A little while ago - this afternoon, in fact - I was asked to describe my feelings about the Obama victory for a magazine article. I struggled a bit and came up with this:

"After almost two weeks, I still find it difficult to put the feeling of this victory into words. The first thing I’d say is that it didn’t feel like a victory – it was not a feeling of triumph over an adversary. It was more a feeling of immense joy combined with relief."

Relief is an underrated feeling. When one feels it, it means that things have reverted to how they are supposed to be, or how one hopes they will be. Relief is a type of happiness, in effect. But it's a type of happiness that is easy to overlook and easy to take for granted.

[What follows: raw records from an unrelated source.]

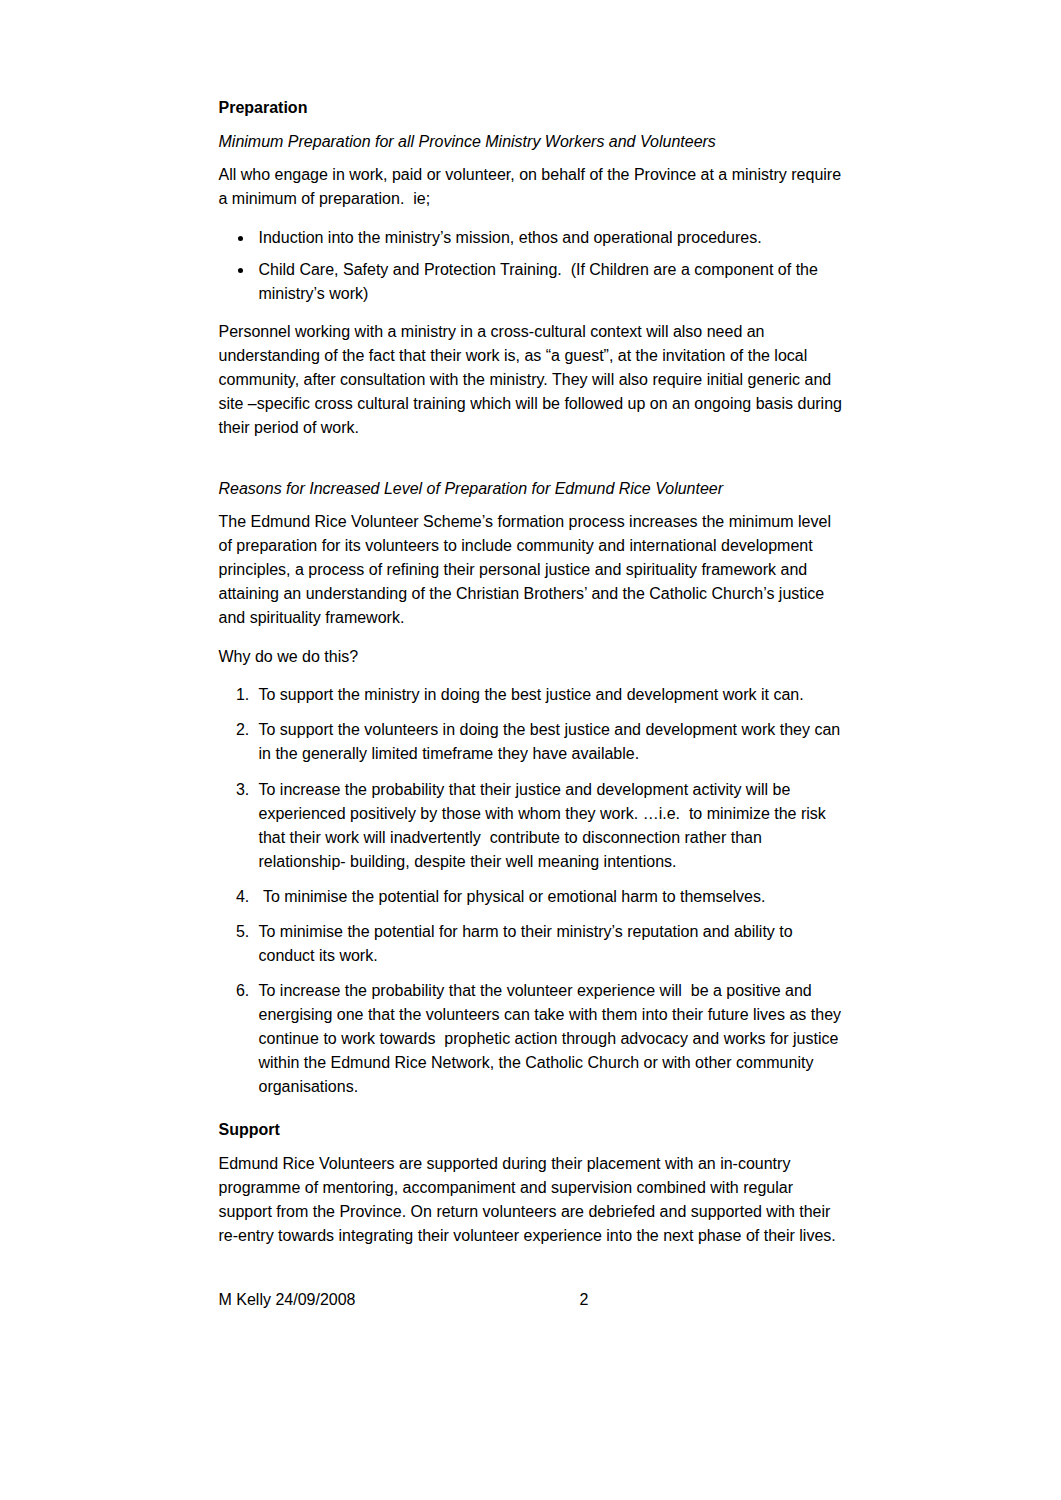Preparation
Minimum Preparation for all Province Ministry Workers and Volunteers
All who engage in work, paid or volunteer, on behalf of the Province at a ministry require a minimum of preparation. ie;
Induction into the ministry’s mission, ethos and operational procedures.
Child Care, Safety and Protection Training. (If Children are a component of the ministry’s work)
Personnel working with a ministry in a cross-cultural context will also need an understanding of the fact that their work is, as “a guest”, at the invitation of the local community, after consultation with the ministry. They will also require initial generic and site –specific cross cultural training which will be followed up on an ongoing basis during their period of work.
Reasons for Increased Level of Preparation for Edmund Rice Volunteer
The Edmund Rice Volunteer Scheme’s formation process increases the minimum level of preparation for its volunteers to include community and international development principles, a process of refining their personal justice and spirituality framework and attaining an understanding of the Christian Brothers’ and the Catholic Church’s justice and spirituality framework.
Why do we do this?
To support the ministry in doing the best justice and development work it can.
To support the volunteers in doing the best justice and development work they can in the generally limited timeframe they have available.
To increase the probability that their justice and development activity will be experienced positively by those with whom they work. …i.e. to minimize the risk that their work will inadvertently contribute to disconnection rather than relationship- building, despite their well meaning intentions.
To minimise the potential for physical or emotional harm to themselves.
To minimise the potential for harm to their ministry’s reputation and ability to conduct its work.
To increase the probability that the volunteer experience will be a positive and energising one that the volunteers can take with them into their future lives as they continue to work towards prophetic action through advocacy and works for justice within the Edmund Rice Network, the Catholic Church or with other community organisations.
Support
Edmund Rice Volunteers are supported during their placement with an in-country programme of mentoring, accompaniment and supervision combined with regular support from the Province. On return volunteers are debriefed and supported with their re-entry towards integrating their volunteer experience into the next phase of their lives.
M Kelly 24/09/2008 2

Relief can only be measured in terms of some type of distress that has lately vanished, but whose impression is still strong. Relief is as much an absence as a presence. It is the sudden absence of fear or worry or perplexity or pain.

As I muddle through the aftermath of my immense relief at the outcome of this election, I am coming to realize something new - namely, that this election was actually about the past as much as about the present and the future.

Here's what I mean: our nation has always been about hope and change (I wrote this on election day without fully recognizing all the implications). Our nation has always been about optimism and toleration and ingenuity and courage and exuberance and generosity. Barack Obama is so new a figure on the American scene, and yet he is typical and traditional in his appeal to these essential qualities.

Obama's campaign and election represent a return to perennial American themes as much as the progress towards some great and promising future. At least for me. When I say it's a relief, I am not saying something trivial or light.

I think we had lost our way as a nation. And now I think we have come back to our proper course, like a ship that has come through a typhoon. The ship is battered, the sails are shredded, the main mast has snapped in two. But the seas today are calm and the sun is glorious. And we are alive. Alive!